* The data *

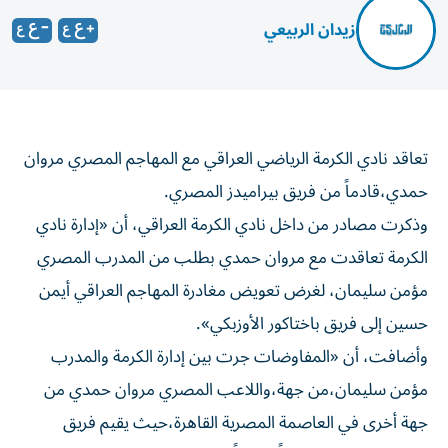
زيدان الربيعي
تعاقد نادي الكرمة الرياضي العراقي مع المهاجم المصري مروان
حمدي،قادماً من فريق بيراميدز المصري.
وذكرت مصادر من داخل نادي الكرمة العراقي، أن «إدارة نادي
الكرمة تعاقدت مع مروان حمدي بطلب من المدرب المصري
مؤمن سليمان، لغرض تعويض مغادرة المهاجم العراقي أيمن
حسين إلى فريق باختاكور الأوزبكي».
وأضافت، أن «المفاوضات جرت بين إدارة الكرمة والمدرب
مؤمن سليمان،من جهة،واللاعب المصري مروان حمدي من
جهة أخرى في العاصمة المصرية القاهرة،حيث يقيم فريق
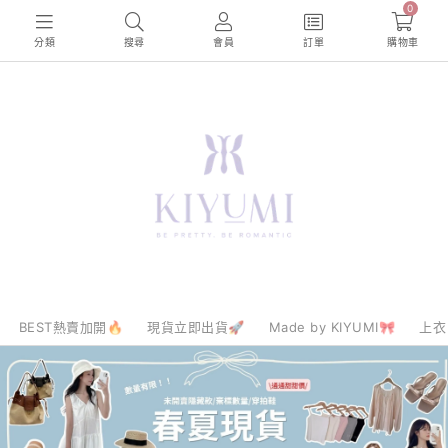
0
分類
搜尋
會員
訂單
購物車
BEST熱賣加開🔥
現貨立即出貨🚀
Made by KIYUMI🎀
上衣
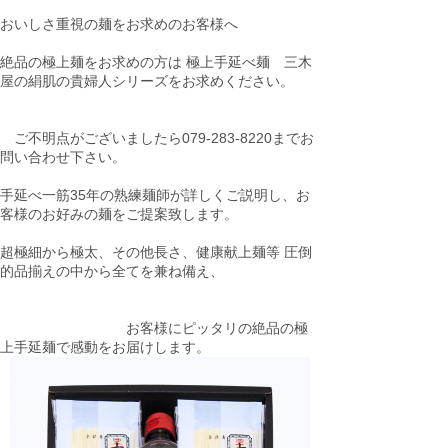
おいしさ重視の麺をお求めのお客様へ
絶品の極上麺をお求めの方は 極上手延べ麺 三木
屋の絹肌の貴婦人シリーズをお求めください。
ご不明点がございましたら079-283-8220までお
問い合わせ下さい。
手延べ一筋35年の熟練麺師が詳しくご説明し、お
客様のお好みの麺をご提案致します。
超極細から極太、その他長さ、健康献上麺等 圧倒
的品揃えの中から全てを兼ね備え、
お客様にピッタリの絶品の極
上手延麺で感動をお届けします。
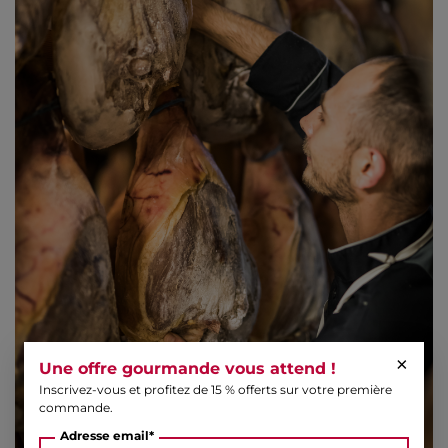
×
Une offre gourmande vous attend !
Inscrivez-vous et profitez de 15 % offerts sur votre première
commande.
Adresse email*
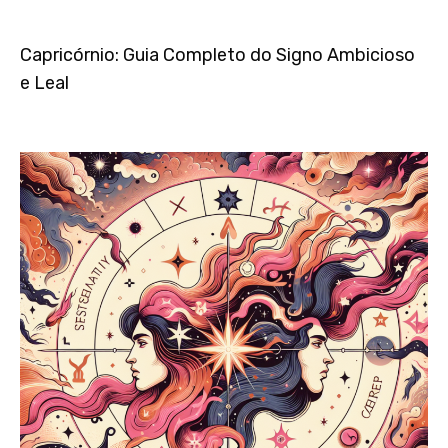
Capricórnio: Guia Completo do Signo Ambicioso
e Leal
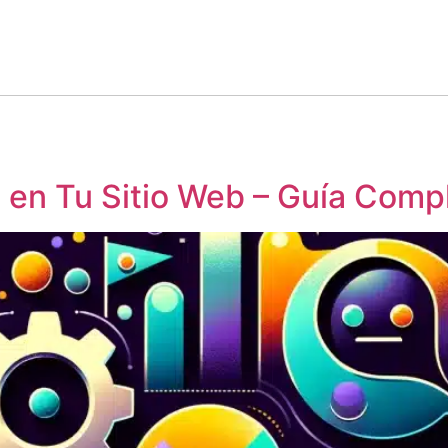
en Tu Sitio Web – Guía Comp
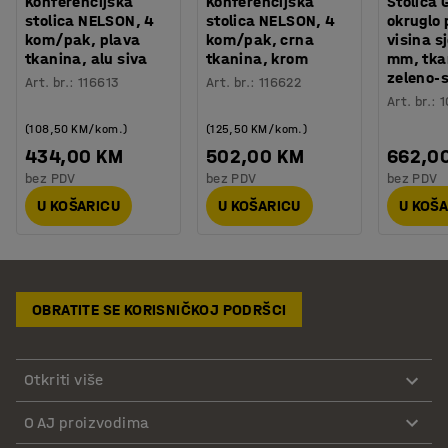
Konferencijska
Konferencijska
Stolica
stolica NELSON, 4
stolica NELSON, 4
okruglo 
kom/pak, plava
kom/pak, crna
visina s
tkanina, alu siva
tkanina, krom
mm, tka
zeleno-
Art. br.
:
116613
Art. br.
:
116622
Art. br.
:
1
(108,50 KM/kom.)
(125,50 KM/kom.)
434,00 KM
502,00 KM
662,0
bez PDV
bez PDV
bez PDV
U KOŠARICU
U KOŠARICU
U KOŠ
OBRATITE SE KORISNIČKOJ PODRŠCI
Otkriti više
O AJ proizvodima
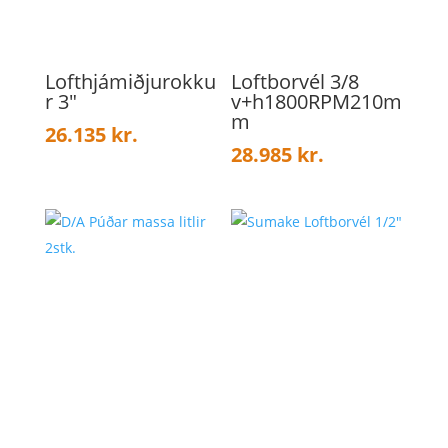
Lofthjámiðjurokku
Loftborvél 3/8
r 3″
v+h1800RPM210m
m
26.135
kr.
28.985
kr.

* Work instructions *
Turn the items above, from their start through the line containing "حسين إلى فريق", into a numbered list with one entry per line, omitting blank lines and leaving out the pictures.

* Exercise response *
1. زيدان الربيعي
2. تعاقد نادي الكرمة الرياضي العراقي مع المهاجم المصري مروان
3. حمدي،قادماً من فريق بيراميدز المصري.
4. وذكرت مصادر من داخل نادي الكرمة العراقي، أن «إدارة نادي
5. الكرمة تعاقدت مع مروان حمدي بطلب من المدرب المصري
6. مؤمن سليمان، لغرض تعويض مغادرة المهاجم العراقي أيمن
7. حسين إلى فريق باختاكور الأوزبكي».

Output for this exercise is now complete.